Only a number is wanted here: how many lines in the entries below contain the word "rumannotkazi".
::: Raw data :::
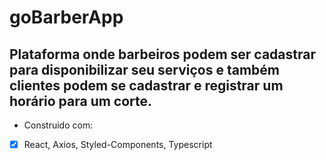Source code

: # goBarberApp
## Plataforma onde barbeiros podem ser cadastrar para disponibilizar seu serviços e também clientes podem se cadastrar e registrar um horário para um corte. 
- Construido com:
- [x] React, Axios, Styled-Components, Typescript
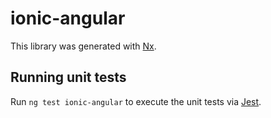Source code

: # ionic-angular

This library was generated with [Nx](https://nx.dev).

## Running unit tests

Run `ng test ionic-angular` to execute the unit tests via [Jest](https://jestjs.io).
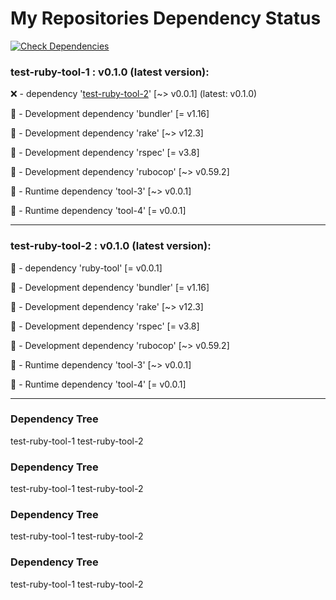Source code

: # My Repositories Dependency Status

[![Check Dependencies](https://github.com/rumannotkazi/rkazi-actions/actions/workflows/check-dependencies-old.yml/badge.svg)](https://github.com/rumannotkazi/rkazi-actions/actions/workflows/check-dependencies-old.yml)
### test-ruby-tool-1 : v0.1.0 (latest version): 

❌ -  dependency '[test-ruby-tool-2](https://github.com/rumannotkazi/test-ruby-tool-2)' [~> v0.0.1] (latest: v0.1.0)

🔵 - Development dependency 'bundler' [= v1.16]

🔵 - Development dependency 'rake' [~> v12.3]

🔵 - Development dependency 'rspec' [= v3.8]

🔵 - Development dependency 'rubocop' [~> v0.59.2]

🔵 - Runtime dependency 'tool-3' [~> v0.0.1]

🔵 - Runtime dependency 'tool-4' [= v0.0.1]

--------------------------------------------

### test-ruby-tool-2 : v0.1.0 (latest version): 

🔵 -  dependency 'ruby-tool' [= v0.0.1]

🔵 - Development dependency 'bundler' [= v1.16]

🔵 - Development dependency 'rake' [~> v12.3]

🔵 - Development dependency 'rspec' [= v3.8]

🔵 - Development dependency 'rubocop' [~> v0.59.2]

🔵 - Runtime dependency 'tool-3' [~> v0.0.1]

🔵 - Runtime dependency 'tool-4' [= v0.0.1]

--------------------------------------------
### Dependency Tree 

test-ruby-tool-1 
test-ruby-tool-2 
### Dependency Tree 

test-ruby-tool-1 
test-ruby-tool-2 
### Dependency Tree 

test-ruby-tool-1 
test-ruby-tool-2 
### Dependency Tree 

test-ruby-tool-1 
test-ruby-tool-2 
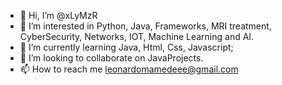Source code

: - 👋 Hi, I’m @xLyMzR
- 👀 I’m interested in Python, Java, Frameworks, MRI treatment, CyberSecurity, Networks, IOT, Machine Learning and AI.
- 🌱 I’m currently learning Java, Html, Css, Javascript;
- 💞️ I’m looking to collaborate on JavaProjects.
- 📫 How to reach me leonardomamedeee@gmail.com

<!---
xLyMzR/xLyMzR is a ✨ special ✨ repository because its `README.md` (this file) appears on your GitHub profile.
You can click the Preview link to take a look at your changes.
--->
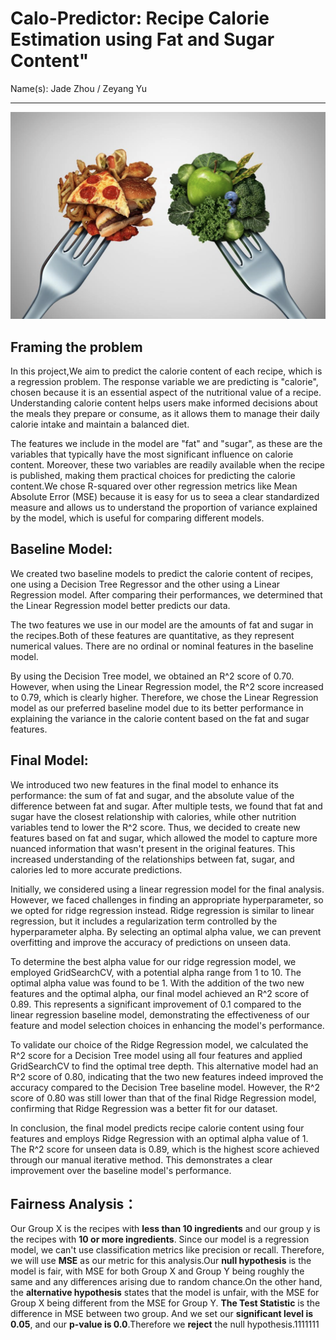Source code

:
# Calo-Predictor: Recipe Calorie Estimation using Fat and Sugar Content"

Name(s): Jade Zhou / Zeyang Yu


---
<p align="center">
  <img src="food.JPG" width="550" title="hover text">
</p>

## Framing the problem

In this project,We aim to predict the calorie content of each recipe, which is a regression problem. The response variable we are predicting is "calorie", chosen because it is an essential aspect of the nutritional value of a recipe. Understanding calorie content helps users make informed decisions about the meals they prepare or consume, as it allows them to manage their daily calorie intake and maintain a balanced diet.

The features we include in the model are "fat" and "sugar", as these are the variables that typically have the most significant influence on calorie content. Moreover, these two variables are readily available when the recipe is published, making them practical choices for predicting the calorie content.We chose R-squared over other regression metrics like Mean Absolute Error (MSE) because it is easy for us to seea a clear standardized measure and allows us to understand the proportion of variance explained by the model, which is useful for comparing different models.

##  Baseline Model:

We created two baseline models to predict the calorie content of recipes, one using a Decision Tree Regressor and the other using a Linear Regression model. After comparing their performances, we determined that the Linear Regression model better predicts our data.

The two features we use in our model are the amounts of fat and sugar in the recipes.Both of these features are quantitative, as they represent numerical values. There are no ordinal or nominal features in the baseline model.

By using the Decision Tree model, we obtained an R^2 score of 0.70. However, when using the Linear Regression model, the R^2 score increased to 0.79, which is clearly higher. Therefore, we chose the Linear Regression model as our preferred baseline model due to its better performance in explaining the variance in the calorie content based on the fat and sugar features.

##  Final Model:

We introduced two new features in the final model to enhance its performance: the sum of fat and sugar, and the absolute value of the difference between fat and sugar. After multiple tests, we found that fat and sugar have the closest relationship with calories, while other nutrition variables tend to lower the R^2 score. Thus, we decided to create new features based on fat and sugar, which allowed the model to capture more nuanced information that wasn't present in the original features. This increased understanding of the relationships between fat, sugar, and calories led to more accurate predictions.

Initially, we considered using a linear regression model for the final analysis. However, we faced challenges in finding an appropriate hyperparameter, so we opted for ridge regression instead. Ridge regression is similar to linear regression, but it includes a regularization term controlled by the hyperparameter alpha. By selecting an optimal alpha value, we can prevent overfitting and improve the accuracy of predictions on unseen data.

To determine the best alpha value for our ridge regression model, we employed GridSearchCV, with a potential alpha range from 1 to 10. The optimal alpha value was found to be 1. With the addition of the two new features and the optimal alpha, our final model achieved an R^2 score of 0.89. This represents a significant improvement of 0.1 compared to the linear regression baseline model, demonstrating the effectiveness of our feature and model selection choices in enhancing the model's performance.

To validate our choice of the Ridge Regression model, we calculated the R^2 score for a Decision Tree model using all four features and applied GridSearchCV to find the optimal tree depth. This alternative model had an R^2 score of 0.80, indicating that the two new features indeed improved the accuracy compared to the Decision Tree baseline model. However, the R^2 score of 0.80 was still lower than that of the final Ridge Regression model, confirming that Ridge Regression was a better fit for our dataset.

In conclusion, the final model predicts recipe calorie content using four features and employs Ridge Regression with an optimal alpha value of 1. The R^2 score for unseen data is 0.89, which is the highest score achieved through our manual iterative method. This demonstrates a clear improvement over the baseline model's performance.

## Fairness Analysis：
Our Group X is the recipes with **less than 10 ingredients** and our group y is the recipes with **10 or more ingredients**. Since our model is a regression model, we can't use classification metrics like precision or recall. Therefore, we will use **MSE** as our metric for this analysis.Our **null hypothesis** is the model is fair, with MSE for both Group X and Group Y being roughly the same and any differences arising due to random chance.On the other hand, the **alternative hypothesis** states that the model is unfair, with the MSE for Group X being different from the MSE for Group Y. **The Test Statistic** is the difference in MSE between two group. And we set our **significant level is 0.05**, and our **p-value is 0.0**.Therefore we **reject** the null hypothesis.1111111
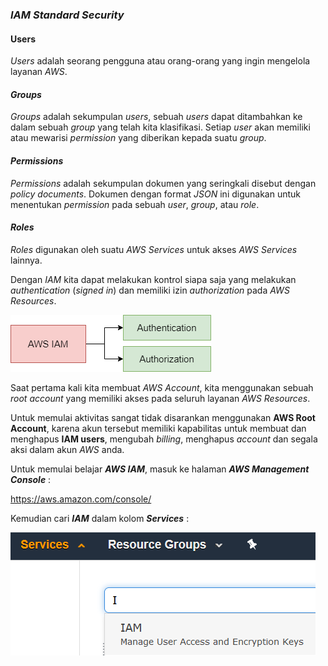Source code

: ### *IAM Standard Security*

#### Users

*Users* adalah seorang pengguna atau orang-orang yang ingin mengelola layanan *AWS*.

#### *Groups*

*Groups* adalah sekumpulan *users*, sebuah *users* dapat ditambahkan ke dalam sebuah *group* yang telah kita klasifikasi. Setiap *user* akan memiliki atau mewarisi *permission* yang diberikan kepada suatu *group*.

#### *Permissions*

*Permissions* adalah sekumpulan dokumen yang seringkali disebut dengan *policy* *documents*. Dokumen dengan format *JSON* ini digunakan untuk menentukan *permission* pada sebuah *user*, *group*, atau *role*. 

#### *Roles*

*Roles* digunakan oleh suatu *AWS Services* untuk akses *AWS Services* lainnya.

Dengan *IAM* kita dapat melakukan kontrol siapa saja yang melakukan *authentication* (*signed in*) dan memiliki izin *authorization* pada *AWS Resources*.

<img src="/assets/Authentication & Authorization.png">

Saat pertama kali kita membuat *AWS Account*, kita menggunakan sebuah *root account* yang memiliki akses pada seluruh layanan *AWS Resources*.

Untuk memulai aktivitas sangat tidak disarankan menggunakan **AWS Root Account**, karena akun tersebut memiliki kapabilitas untuk membuat dan menghapus **IAM users**, mengubah *billing*, menghapus *account* dan segala aksi dalam akun *AWS* anda.

Untuk memulai belajar ***AWS IAM***, masuk ke halaman ***AWS Management Console*** :

https://aws.amazon.com/console/

Kemudian cari ***IAM*** dalam kolom ***Services*** :

<img src="/assets/IAM Service.png">

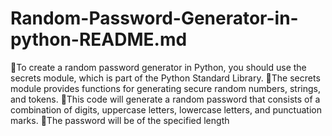 # Random-Password-Generator-in-python-README.md

🔰To create a random password generator in Python, you should use the secrets module, which is part of the Python Standard Library.
🔰The secrets module provides functions for generating secure random numbers, strings, and tokens.
🔰This code will generate a random password that consists of a combination of digits, uppercase letters, lowercase letters, and punctuation marks. 
🔰The password will be of the specified length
:::
» **Result below**
2